Each side has accused the other of attempted genocide. Russia says some 1,600 people were killed in the initial Georgian shelling of the South Ossetian capital of Tskhinvali while Georgia accuses Russian and irregular forces of levelling Georgian villages around Tskhinvali.
Russia's withdrawal is due to go ahead under a six-point ceasefire plan brokered by French President Nicolas Sarkozy, acting on behalf of the European Union. The Russians have not set a deadline for its completion but say it depends on stability in Georgia.
The conflict has rattled the West, which draws oil and gas through pipelines across Georgian territory from the Caspian region; a route favored because it bypasses Russia.
U.S. Secretary of State Condoleezza Rice urged Medvedev to withdraw troops quickly.
"This time I hope he means it," she told NBC's "Meet the Press". "The word of the Russian president needs to be upheld by his forces or people are going to begin to wonder if Russia can be trusted." HARDLINERS Russian military analyst Pavel Felgengauer said hardliners in Moscow wanted the conflict to achieve Saakashvili's overthrow and the destruction of the Georgian army and would be disappointed with a lesser result.
He argued that the Georgian military, though it withdrew in the face of Russian advances, had escaped without serious casualties or materiel losses.
"For them (the hardliners), the strategic aim of the invasion was not achieved, so it was a defeat ... This creates problems in Moscow."
Powerful businessmen were, he said, also dissatisfied by big losses incurred on financial markets following the invasion and the danger of Western sanctions denying them access to technology for urgently needed modernization.

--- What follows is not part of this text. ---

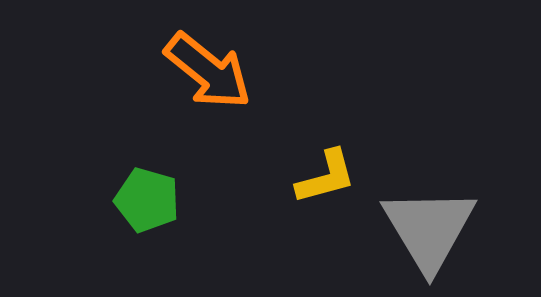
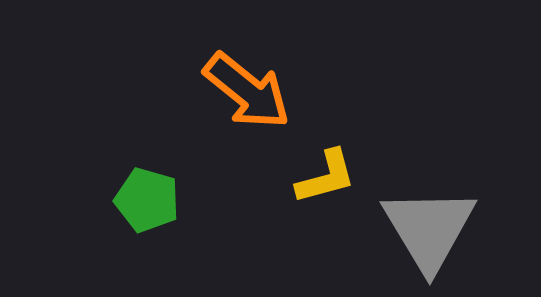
orange arrow: moved 39 px right, 20 px down
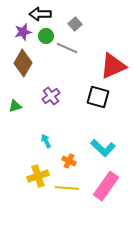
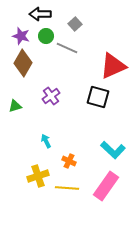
purple star: moved 2 px left, 4 px down; rotated 30 degrees clockwise
cyan L-shape: moved 10 px right, 2 px down
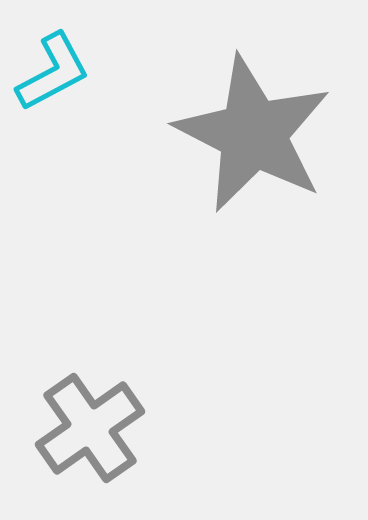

"They may not be against subduing the Georgians, but the question is, at what price?"
Georgia, he said, could now reckon with increased U.S. investment and support and a consequent strengthening of American influence and commitment in an area Moscow historically sees as its 'backyard'.
The conflict began on August 7 when Georgia launched an attempt to retake South Ossetia, which broke with Tbilisi after the 1991 collapse of the Soviet Union. Russia struck back, pouring troops into South Ossetia and then occupying areas beyond the region, in the Georgian heartland.
The six-point peace plan sees their withdrawal from this 'core Georgia'. International contacts are under way to decide on a peacekeeping force for South Ossetia itself though, whatever Georgia's objections, it is likely to contain many Russians.